When the program starts working, it will take the audio stream in real time from the input device (microphone or computer output) and transcribe it. After a piece of audio is transcribed, the corresponding text fragment will be obtained and output to the screen immediately. In order to avoid inaccurate transcription results due to lack of context or speech being cut off in the middle, the program will temporarily place the segments that have been transcribed but have not yet been fully confirmed in a "transcription window" (displayed as underlined blue text in the GUI app). When the next piece of audio comes, it will be concatenated to the window. The audio in the window is transcribed iteratively, and the transcription results are constantly revised and updated until a sentence is completed and has sufficient subsequent context (determined by the `patience` parameter) before it is moved out of the transcription window (turns into black text). The last few moved-out segments (the number is determined by the `memory` parameter) will be used as prompts for subsequent context to improve the accuracy of transcription.

At the same time, the real-time transcription text fragments will be sent to the Google translation service for translation, and the translation results will also be output to the screen in real time. Users can specify the source language and target language by setting the `source` and `target` parameters. If the source language is not specified, the program will automatically detect the source language. If the target language is not specified, no translation will be performed.

- What is the effect of the `patience` and `memory` parameters on the program?

The `patience` parameter determines the minimum time to wait for subsequent speech before moving a completed segment out of the transcription window. If the `patience` parameter is set too low, the program may move the segment out of the window too early, resulting in incomplete sentences or inaccurate transcription. If the `patience` parameter is set too high, the program may wait too long to move the segment out of the window, this will cause the transcription window to accumulate too much content, which may result in slower transcription speed.

The `memory` parameter determines the maximum number of previous segments to be used as prompts for audio in the transcription window. If the `memory` parameter is set too low, the program may not have enough previous context used as prompts, which may result in inaccurate transcription. If the `memory` parameter is set too high, the prompts could be too long, which also could slow down the transcription speed.

- What are the advantages of Whispering compared to other speech recognition programs based on Whisper?

Since the program iteratively transcribes the audio in real time and can automatically divide the sentence at the appropriate position to move it out of the transcription window, Whispering can ensure the accuracy of recognition while minimizing the delay caused by the accumulation of audio. In addition, Whispering also supports real-time translation, allowing users to obtain translation results while transcribing, which is very useful in scenarios that require multilingual support.

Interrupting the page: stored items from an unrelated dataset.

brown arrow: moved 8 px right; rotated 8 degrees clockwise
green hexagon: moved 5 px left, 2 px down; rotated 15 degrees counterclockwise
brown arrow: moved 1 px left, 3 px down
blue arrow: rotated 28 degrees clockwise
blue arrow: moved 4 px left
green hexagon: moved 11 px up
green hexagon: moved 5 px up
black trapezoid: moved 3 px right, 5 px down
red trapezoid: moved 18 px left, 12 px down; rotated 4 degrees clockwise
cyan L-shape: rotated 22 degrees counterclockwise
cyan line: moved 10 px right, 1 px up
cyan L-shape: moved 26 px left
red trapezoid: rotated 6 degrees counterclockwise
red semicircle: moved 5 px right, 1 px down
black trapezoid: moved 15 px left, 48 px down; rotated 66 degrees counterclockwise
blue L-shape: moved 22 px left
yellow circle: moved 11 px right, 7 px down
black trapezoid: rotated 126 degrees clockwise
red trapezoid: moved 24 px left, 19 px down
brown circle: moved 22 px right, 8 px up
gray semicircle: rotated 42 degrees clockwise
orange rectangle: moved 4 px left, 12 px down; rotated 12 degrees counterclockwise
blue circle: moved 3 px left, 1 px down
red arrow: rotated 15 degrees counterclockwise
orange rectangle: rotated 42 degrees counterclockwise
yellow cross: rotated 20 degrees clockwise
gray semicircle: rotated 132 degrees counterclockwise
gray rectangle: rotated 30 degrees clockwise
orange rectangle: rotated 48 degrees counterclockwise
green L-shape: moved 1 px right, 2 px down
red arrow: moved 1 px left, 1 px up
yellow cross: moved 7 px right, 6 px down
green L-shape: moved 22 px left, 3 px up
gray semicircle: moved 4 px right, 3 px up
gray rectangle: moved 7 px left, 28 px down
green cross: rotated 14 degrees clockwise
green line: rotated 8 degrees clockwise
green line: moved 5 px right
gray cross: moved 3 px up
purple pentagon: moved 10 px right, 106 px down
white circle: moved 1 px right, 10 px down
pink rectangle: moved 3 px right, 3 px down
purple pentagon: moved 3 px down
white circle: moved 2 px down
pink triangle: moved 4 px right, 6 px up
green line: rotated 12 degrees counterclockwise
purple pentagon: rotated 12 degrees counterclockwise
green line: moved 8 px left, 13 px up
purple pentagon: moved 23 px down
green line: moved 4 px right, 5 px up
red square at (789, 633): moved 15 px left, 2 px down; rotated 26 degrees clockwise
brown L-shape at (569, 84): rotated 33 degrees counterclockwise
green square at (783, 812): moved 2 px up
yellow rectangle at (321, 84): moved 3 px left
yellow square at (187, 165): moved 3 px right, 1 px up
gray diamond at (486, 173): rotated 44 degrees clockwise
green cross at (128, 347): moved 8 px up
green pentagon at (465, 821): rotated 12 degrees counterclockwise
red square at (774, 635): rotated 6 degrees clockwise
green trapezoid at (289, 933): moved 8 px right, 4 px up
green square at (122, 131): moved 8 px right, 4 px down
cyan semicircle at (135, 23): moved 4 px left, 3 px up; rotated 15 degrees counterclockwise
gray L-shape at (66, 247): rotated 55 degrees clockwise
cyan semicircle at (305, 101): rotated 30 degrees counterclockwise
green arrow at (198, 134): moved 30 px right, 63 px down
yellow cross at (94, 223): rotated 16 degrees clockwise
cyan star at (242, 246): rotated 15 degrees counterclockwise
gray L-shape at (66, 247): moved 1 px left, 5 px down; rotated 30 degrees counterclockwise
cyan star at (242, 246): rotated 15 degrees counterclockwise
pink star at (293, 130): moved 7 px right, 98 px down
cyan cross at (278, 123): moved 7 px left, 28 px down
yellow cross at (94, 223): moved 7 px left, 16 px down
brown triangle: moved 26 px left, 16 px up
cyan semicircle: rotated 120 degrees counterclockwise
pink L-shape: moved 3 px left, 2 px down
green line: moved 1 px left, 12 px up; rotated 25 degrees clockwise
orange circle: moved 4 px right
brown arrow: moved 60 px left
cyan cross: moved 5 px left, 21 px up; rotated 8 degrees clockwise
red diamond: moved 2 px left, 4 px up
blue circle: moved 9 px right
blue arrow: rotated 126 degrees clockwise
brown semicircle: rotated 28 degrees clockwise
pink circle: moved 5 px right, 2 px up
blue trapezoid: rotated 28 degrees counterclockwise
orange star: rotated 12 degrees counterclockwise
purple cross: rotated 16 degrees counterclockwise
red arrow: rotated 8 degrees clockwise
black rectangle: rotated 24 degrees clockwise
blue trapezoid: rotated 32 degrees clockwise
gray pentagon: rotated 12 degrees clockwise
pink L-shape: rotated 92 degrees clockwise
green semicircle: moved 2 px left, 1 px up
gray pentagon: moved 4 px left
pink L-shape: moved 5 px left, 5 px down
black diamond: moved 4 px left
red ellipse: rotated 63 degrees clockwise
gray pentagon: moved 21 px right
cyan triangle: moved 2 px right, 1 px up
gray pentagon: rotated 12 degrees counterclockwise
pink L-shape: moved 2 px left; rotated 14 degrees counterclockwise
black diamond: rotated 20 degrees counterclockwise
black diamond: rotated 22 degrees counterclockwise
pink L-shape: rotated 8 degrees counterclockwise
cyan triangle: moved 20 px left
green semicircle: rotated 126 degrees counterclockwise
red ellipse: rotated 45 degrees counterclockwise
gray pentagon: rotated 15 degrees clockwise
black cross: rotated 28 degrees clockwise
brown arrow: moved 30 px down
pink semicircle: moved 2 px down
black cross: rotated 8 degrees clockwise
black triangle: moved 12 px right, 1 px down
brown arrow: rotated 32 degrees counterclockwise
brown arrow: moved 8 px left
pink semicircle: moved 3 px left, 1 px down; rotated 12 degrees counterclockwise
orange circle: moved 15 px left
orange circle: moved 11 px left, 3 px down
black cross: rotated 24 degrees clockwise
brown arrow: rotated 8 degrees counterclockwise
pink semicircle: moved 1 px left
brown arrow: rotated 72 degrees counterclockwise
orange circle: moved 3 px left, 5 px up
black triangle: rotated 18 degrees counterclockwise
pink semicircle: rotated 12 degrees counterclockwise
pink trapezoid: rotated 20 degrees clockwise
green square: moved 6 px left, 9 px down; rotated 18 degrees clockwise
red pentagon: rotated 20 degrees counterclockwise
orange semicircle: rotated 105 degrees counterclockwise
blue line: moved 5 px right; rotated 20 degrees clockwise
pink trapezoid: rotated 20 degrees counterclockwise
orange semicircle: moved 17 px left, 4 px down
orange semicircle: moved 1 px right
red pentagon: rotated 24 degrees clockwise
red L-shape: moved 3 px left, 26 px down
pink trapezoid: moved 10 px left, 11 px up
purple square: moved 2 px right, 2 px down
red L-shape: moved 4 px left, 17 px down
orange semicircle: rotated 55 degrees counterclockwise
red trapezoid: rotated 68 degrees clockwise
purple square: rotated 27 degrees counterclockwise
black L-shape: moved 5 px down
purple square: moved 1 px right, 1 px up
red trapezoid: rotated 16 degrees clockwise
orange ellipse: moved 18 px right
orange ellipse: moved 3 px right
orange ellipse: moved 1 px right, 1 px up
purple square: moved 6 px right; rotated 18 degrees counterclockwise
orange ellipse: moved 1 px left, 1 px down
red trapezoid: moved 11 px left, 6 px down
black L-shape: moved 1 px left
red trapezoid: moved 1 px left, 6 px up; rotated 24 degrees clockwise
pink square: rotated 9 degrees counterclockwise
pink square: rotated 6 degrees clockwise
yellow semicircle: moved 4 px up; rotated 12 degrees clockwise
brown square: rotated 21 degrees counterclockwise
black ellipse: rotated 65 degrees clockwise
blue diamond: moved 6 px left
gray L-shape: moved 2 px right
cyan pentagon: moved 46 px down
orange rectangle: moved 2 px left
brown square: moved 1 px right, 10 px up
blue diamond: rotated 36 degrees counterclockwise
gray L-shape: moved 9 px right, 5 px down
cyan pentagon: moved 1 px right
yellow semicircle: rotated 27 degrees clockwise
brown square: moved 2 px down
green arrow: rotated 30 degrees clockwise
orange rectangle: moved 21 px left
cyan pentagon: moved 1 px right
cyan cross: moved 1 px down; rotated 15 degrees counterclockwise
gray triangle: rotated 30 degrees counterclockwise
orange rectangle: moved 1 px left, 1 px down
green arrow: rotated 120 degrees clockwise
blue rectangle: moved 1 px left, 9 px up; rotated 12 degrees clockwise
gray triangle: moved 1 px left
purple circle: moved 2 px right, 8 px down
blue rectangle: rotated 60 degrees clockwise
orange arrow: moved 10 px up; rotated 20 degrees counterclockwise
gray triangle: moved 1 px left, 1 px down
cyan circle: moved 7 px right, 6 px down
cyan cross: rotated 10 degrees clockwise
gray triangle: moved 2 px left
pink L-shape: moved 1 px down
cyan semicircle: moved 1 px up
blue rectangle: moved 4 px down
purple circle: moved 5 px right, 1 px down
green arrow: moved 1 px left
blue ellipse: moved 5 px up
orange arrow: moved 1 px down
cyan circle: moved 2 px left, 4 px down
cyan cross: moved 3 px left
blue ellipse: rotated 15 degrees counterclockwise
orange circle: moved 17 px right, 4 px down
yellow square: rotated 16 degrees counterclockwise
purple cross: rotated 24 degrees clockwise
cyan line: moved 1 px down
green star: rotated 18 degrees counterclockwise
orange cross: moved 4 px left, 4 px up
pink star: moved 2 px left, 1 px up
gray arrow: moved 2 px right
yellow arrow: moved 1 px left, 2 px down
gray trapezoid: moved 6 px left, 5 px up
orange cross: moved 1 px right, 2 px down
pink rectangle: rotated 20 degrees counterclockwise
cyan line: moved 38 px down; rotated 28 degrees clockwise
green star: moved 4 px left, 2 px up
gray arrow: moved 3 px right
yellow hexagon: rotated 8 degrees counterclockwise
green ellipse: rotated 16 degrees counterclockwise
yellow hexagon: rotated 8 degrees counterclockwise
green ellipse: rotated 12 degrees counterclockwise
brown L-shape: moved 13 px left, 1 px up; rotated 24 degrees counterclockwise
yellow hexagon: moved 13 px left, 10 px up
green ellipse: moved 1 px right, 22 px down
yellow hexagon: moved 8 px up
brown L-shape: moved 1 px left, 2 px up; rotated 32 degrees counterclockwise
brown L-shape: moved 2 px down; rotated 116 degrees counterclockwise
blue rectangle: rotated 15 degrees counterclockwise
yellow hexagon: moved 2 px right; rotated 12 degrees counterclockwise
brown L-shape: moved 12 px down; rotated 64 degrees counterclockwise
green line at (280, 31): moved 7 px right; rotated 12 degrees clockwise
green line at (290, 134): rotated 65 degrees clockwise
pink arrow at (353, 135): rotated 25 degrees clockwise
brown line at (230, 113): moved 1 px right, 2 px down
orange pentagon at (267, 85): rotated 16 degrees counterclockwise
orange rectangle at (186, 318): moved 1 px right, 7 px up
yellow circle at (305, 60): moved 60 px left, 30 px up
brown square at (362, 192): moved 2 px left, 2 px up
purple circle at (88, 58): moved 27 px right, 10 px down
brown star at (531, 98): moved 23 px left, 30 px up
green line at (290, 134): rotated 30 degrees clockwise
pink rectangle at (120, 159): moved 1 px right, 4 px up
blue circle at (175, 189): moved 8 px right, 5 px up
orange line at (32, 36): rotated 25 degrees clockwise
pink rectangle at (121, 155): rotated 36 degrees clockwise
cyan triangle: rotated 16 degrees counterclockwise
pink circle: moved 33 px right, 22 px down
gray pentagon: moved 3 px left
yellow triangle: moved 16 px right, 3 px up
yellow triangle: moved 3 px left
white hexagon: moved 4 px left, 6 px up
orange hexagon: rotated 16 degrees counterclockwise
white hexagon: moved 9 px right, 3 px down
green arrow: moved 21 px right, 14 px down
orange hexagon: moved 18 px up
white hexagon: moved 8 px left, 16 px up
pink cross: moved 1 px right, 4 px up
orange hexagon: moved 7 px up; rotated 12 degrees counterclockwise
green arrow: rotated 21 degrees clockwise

- Does it need to be connected to the Internet?

If you only need the real-time transcription function, then it does not need to be connected to the Internet. In this case, you only need to set the target language for translation to `none`. However, if you need the translation function, then an Internet connection is necessary. Because in the current implementation, the translation function is implemented by calling Google's translation service.

- About scalability

The core logic of the program is in `core.py`, where the logic of transcription and translation is clearly separated, so you can extend or modify it as needed. For example, you can replace the translation service with other translation services.